Some of the reasons of this change are the following:

1) Women are equally educated as men and are important players in the labor force. Many wives are becoming very successful in the work place that they even are getting more income than their spouses. More are even becoming heads-of-the-state, nowadays. I can never forget the time when the current Philippine commander-in-chief, Pres. Gloria Macapagal-Arroyo. Filipinos were led by men, even before they got their independence from the U.S. Hence, when Macapagal-Arroyo was confirmed to take over as the president, many Filipinos were not comfortable calling the president's husband as the 'First Gentleman'. People got used to having a 'First Lady' in Malacanang Palace.
2) The socio-economic status (SES)of women and the rising cost of living have allowed many married couples to decide, who is to stay with the children. Obviously, the one who takes less dough has to stay home.
3) The changing pattern of family, i.e. same-sex intimacy and legality, has been incresingly common, nowadays. (In fact, effective tomorrow, June 15, the state of California can legally issue marriage licenses to same-sex couples.) Whoever takes the father's role and the portrayal of such role in the eyes of the children, adopted or not, are of my keen interest as a researcher.
4) Another reason, which I am part of it, is due to a necessity.
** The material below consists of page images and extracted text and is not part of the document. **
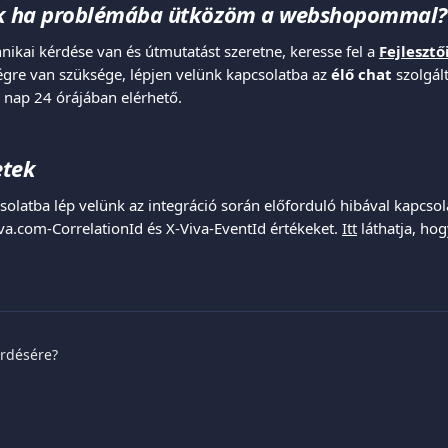
ek ha problémába ütközöm a webshopommal?
nikai kérdése van és útmutatást szeretne, keresse fel a 
Fejlesztő
égre van szüksége, lépjen velünk kapcsolatba az 
élő chat
 szolgál
a nap 24 órájában elérhető.
etek
latba lép velünk az integráció során előforduló hibával kapcsola
iva.com-CorrelationId és X-Viva-EventId értékeket. 
Itt
 láthatja, ho
érdésére?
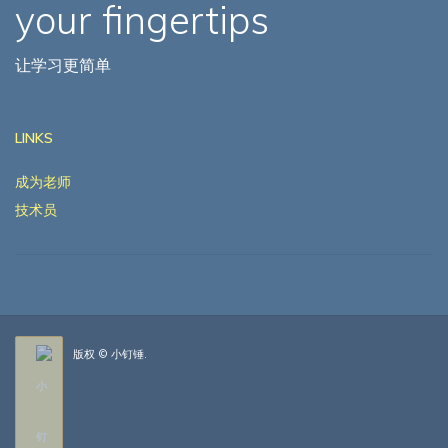
your fingertips
让学习更简单
LINKS
成为老师
技术员
版权 © 小钉锤.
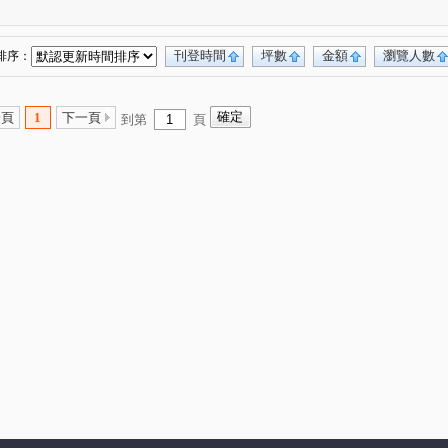
元鈞坐忘山
美冠天下
昌平榮景
(1)
(1)
(1)
富宇世界之匯
中港世紀紅CD棟
1)
(2)
(1)
文華匯
磐鈺雲華
左岸高第
麗園道
(1)
(2)
(1)
(4)
刊登時間
坪數
金額
瀏覽人數
排序：
廣場
長億儷舍
台中市北屯區祥順十街
(1)
(1)
(1)
親家愛敦閣
龍寶心臻邸
(2)
(1)
一頁
1
下一頁
到第
頁
惠宇觀市政
聯聚怡和大廈
情定水蓮十期
(1)
(1)
(1)
泰晤士商務名門
昌祐品觀
(1)
(1)
(1)
總統閣廈
美麗殿大廈
(1)
(1)
(2)
座
台中TOP1環球經貿中心
我愛龍邦大樓
(1)
(2)
(1)
時尚
瑞聯天地D區
國際莊園
(1)
(1)
(1)
衛道透套
惠宇豐閣
群健健康大樓
(2)
(1)
(2)
(1)
路
世華金融大樓
世紀花園大廈
(1)
(1)
(1)
三采企業
皇城園邸
精銳SKY ONE
(1)
(1)
(1)
寶輝THE SPRINGS
精銳海德一號
(1)
(1)
0萬公寓
博識
夢想特區
鳳翔樓
(1)
(1)
(1)
(1)
忠仁街104號華廈
市政LV
大東家南園
(1)
(1)
(1)
卓悅6
國雄仰德大道
畢卡索梅川陽明
(1)
(1)
(1)
城市經典
成功好好
三月花見
(3)
(1)
(1)
國安國宅乙區
市政愛悅
德鑫一璟
(1)
(1)
(1)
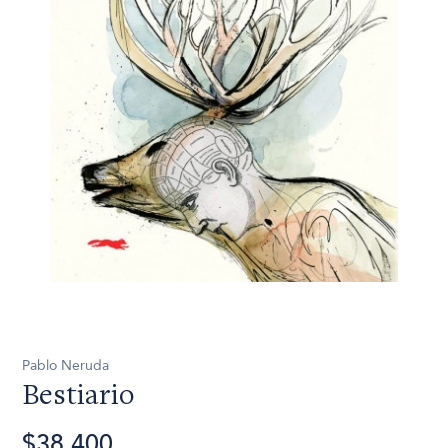
Pablo Neruda
Bestiario
$38.400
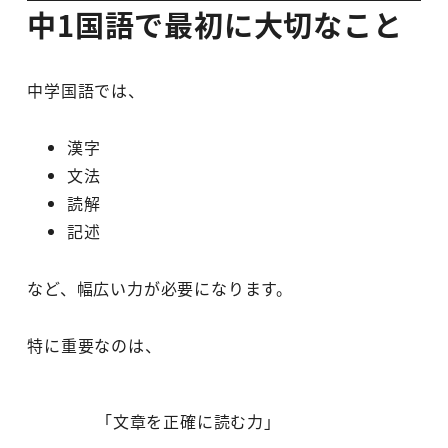
中1国語で最初に大切なこと
中学国語では、
漢字
文法
読解
記述
など、幅広い力が必要になります。
特に重要なのは、
「文章を正確に読む力」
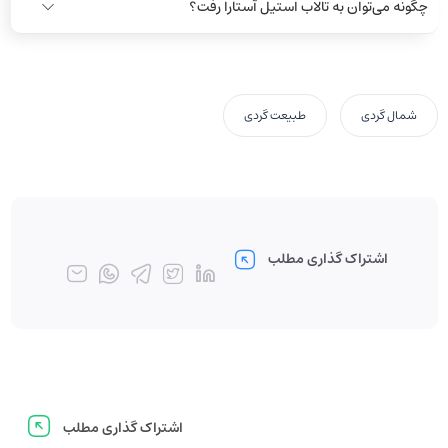
چگونه می‌توان به تالاب استیل آستارا رفت؟
شمال گردی
طبیعت گردی
اشتراک گذاری مطلب
اشتراک گذاری مطلب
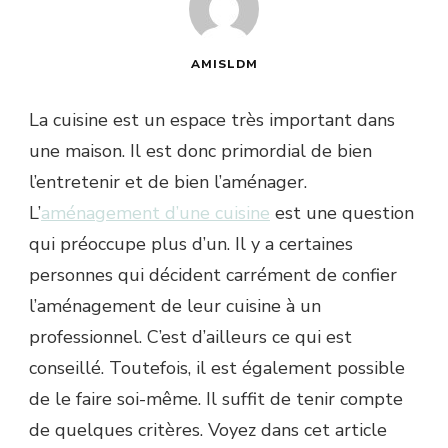
AMISLDM
La cuisine est un espace très important dans
une maison. Il est donc primordial de bien
l’entretenir et de bien l’aménager.
L’
aménagement d’une cuisine
est une question
qui préoccupe plus d’un. Il y a certaines
personnes qui décident carrément de confier
l’aménagement de leur cuisine à un
professionnel. C’est d’ailleurs ce qui est
conseillé. Toutefois, il est également possible
de le faire soi-même. Il suffit de tenir compte
de quelques critères. Voyez dans cet article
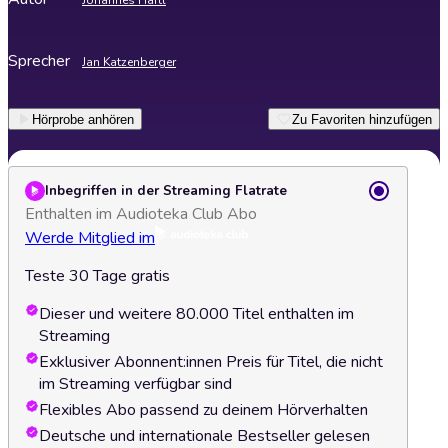
Johannes Hartl
Sprecher
Jan Katzenberger
Hörprobe anhören
Zu Favoriten hinzufügen
Inbegriffen in der Streaming Flatrate
Enthalten im Audioteka Club Abo
Werde Mitglied im
Teste 30 Tage gratis
Dieser und weitere 80.000 Titel enthalten im
Streaming
Exklusiver Abonnent:innen Preis für Titel, die nicht
im Streaming verfügbar sind
Flexibles Abo passend zu deinem Hörverhalten
Deutsche und internationale Bestseller gelesen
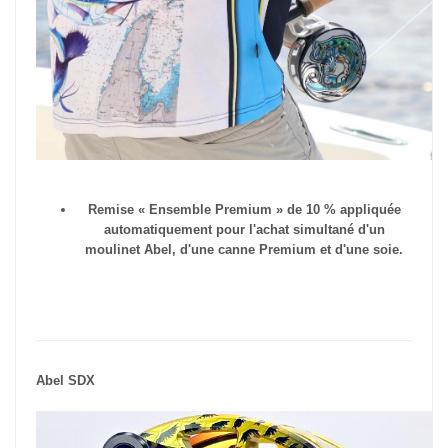
Remise « Ensemble Premium » de 10 % appliquée
automatiquement pour l'achat simultané d'un
moulinet Abel, d'une canne Premium et d'une soie.
Abel SDX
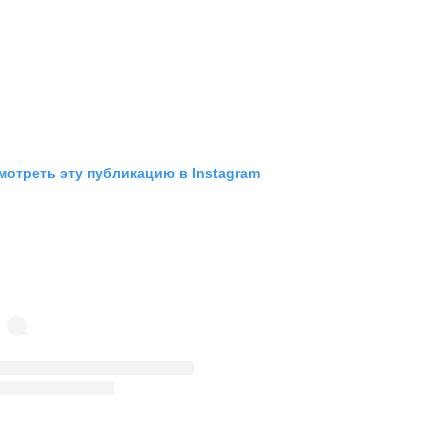
мотреть эту публикацию в Instagram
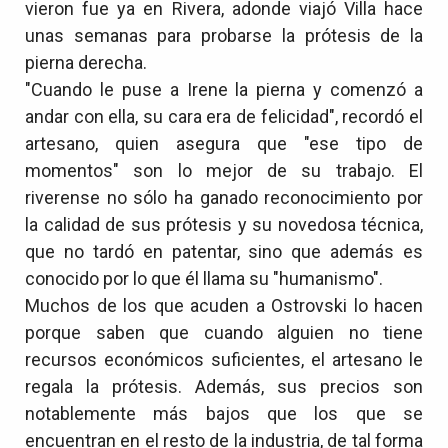
vieron fue ya en Rivera, adonde viajó Villa hace
unas semanas para probarse la prótesis de la
pierna derecha.
"Cuando le puse a Irene la pierna y comenzó a
andar con ella, su cara era de felicidad", recordó el
artesano, quien asegura que "ese tipo de
momentos" son lo mejor de su trabajo. El
riverense no sólo ha ganado reconocimiento por
la calidad de sus prótesis y su novedosa técnica,
que no tardó en patentar, sino que además es
conocido por lo que él llama su "humanismo".
Muchos de los que acuden a Ostrovski lo hacen
porque saben que cuando alguien no tiene
recursos económicos suficientes, el artesano le
regala la prótesis. Además, sus precios son
notablemente más bajos que los que se
encuentran en el resto de la industria, de tal forma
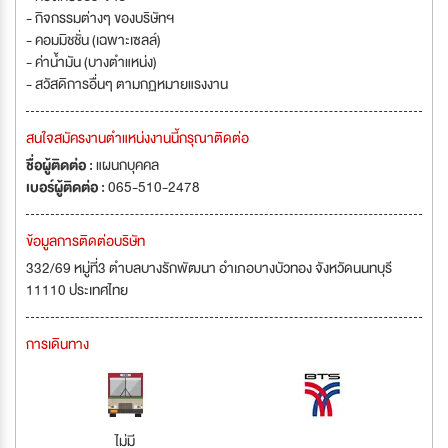
- กิจกรรมต่างๆ ของบริษัทฯ
- คอมมิชชั่น (เฉพาะเซลล์)
- ค่าน้ำมัน (บางตำแหน่ง)
- สวัสดิการอื่นๆ ตามกฏหมายแรงงาน
สนใจสมัครงานตำแหน่งงานนี้กรุณาติดต่อ
ชื่อผู้ติดต่อ :
แผนกบุคคล
เบอร์ผู้ติดต่อ :
065-510-2478
ข้อมูลการติดต่อบริษัท
332/69 หมู่ที่3 ตำบลบางรักพัฒนา อำเภอบางบัวทอง จังหวัดนนทบุรี
11110 ประเทศไทย
การเดินทาง
ไม่มี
My case was quite unique. I have to do the woman's job, because I have to save the life of a 4-month old boy. I was newly engaged that time when an outbreak of a cholera epidemic, in a tribal village where I worked, occured. Knowing that the baby would be killed by the uncles (and buried with the mom) the following day, I have to step in to save him. It was a difficult decision. My village role became confusing, not only to the villagers, but also to me. My role as a missionary-teacher and a researcher overlapped with my role to keep the baby alive in this remote village, where canned milk was scarcely available. I faced jeers and sneers from the tribesmen. However, I persevered. I walked my talk. I educated the whole tribe, even those from far away hamlets, by showing them how to nourish a malnourished baby, without the mother's milk. A couple of months later, I saw lots of changes to the villagers belief and practices. Men started helping their wives in bathing their kids and even picking leafy vegetables in the wild. My new role, and a monicker, as a jungle dad-mom was accepted and praised by almost everybody. God allowed me to save this 4-month old baby boy, to let the husbands realize that mutual cooperation, and not a clear-cut division of labor among spouses, is much more healthier and happier to raise a family. (Note: You can read more of my life with the Ata Manobo tribe in southern Philippines, including the saving of the baby, in my book, KOILAWAN.)

So, for all of us, dad, houseband, dad-mom, Mr. Mom, or whatever... HAPPY FATHER'S DAY.